Here’s an interesting paper that touches indirectly on this question:
• Daniel A. Beard, Eric Babson, Edward Curtis and Hong Qian, Thermodynamic constraints for biochemical networks, Journal of Theoretical Biology 228 (2004), 327–333.
They develop a bunch of machinery for studying chemical reaction networks, which I hope to explain someday. (Mathematicians will be delighted to hear that they use matroids, a general framework for studying linear dependence. Biochemists may be less delighted.) Then they apply this machinery to glycolysis, using computers to do some calculations, and they conclude:
Returning to the original problem of ATP production in energy metabolism, and searching for the flux vector that maximizes ATP production while satisfying the
mass balance constraint and the thermodynamic constraint, we find that at most 20.5 ATP are produced for each glucose molecule consumed.
So, they’re getting some upper bound on how good glycolysis could actually be!
Puzzle 1. What upper bounds can you get simply from free energy considerations?
For example, ignore NADH and NAD+ for a second, and ask how much ATP you could make from turning a molecule of glucose into pyruvate and water if free energy were the only consideration.
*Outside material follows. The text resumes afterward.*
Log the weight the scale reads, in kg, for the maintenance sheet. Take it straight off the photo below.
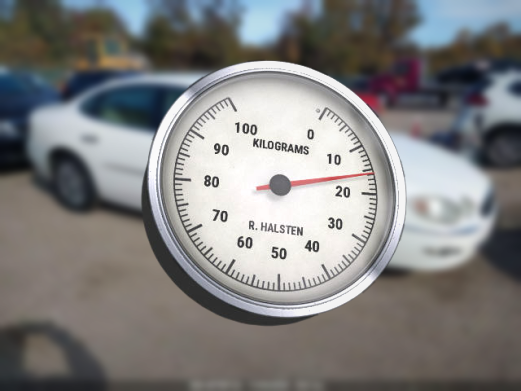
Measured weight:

To answer this, you could take the free energy of a mole glucose minus the free energy of the corresponding amount of pyruvate and water, and divide it by the free energy of a mole of ATP minus the free energy of the corresponding amount of ADP and phosphate. What do you get?
Puzzle 2. How do NADH and NAD+ fit into the story? In the last paragraph I ignored those. We shouldn’t really do that! NAD+ is an oxidized form of nicotinamide adenine dinucleotide. NADH is the the reduced form of the same chemical. In our cells, NADH has more free energy than NAD+. So, besides producing ‘free energy money’ in the form of ATP, glycolysis is producing it in the form of NADH! This should improve our upper bound on how much ATP could be produced by glycolysis.
However, the cell uses NADH for more than just ‘money’. It uses NADH to oxidize other chemicals and NAD+ to reduce them. Reduction and oxidation are really important in chemistry, including biochemistry. I need to understand this whole redox business better. Right now my guess is that it’s connected to yet another conserved quantity, which I haven’t mentioned so far.
Puzzle 3. What conserved quantity is that?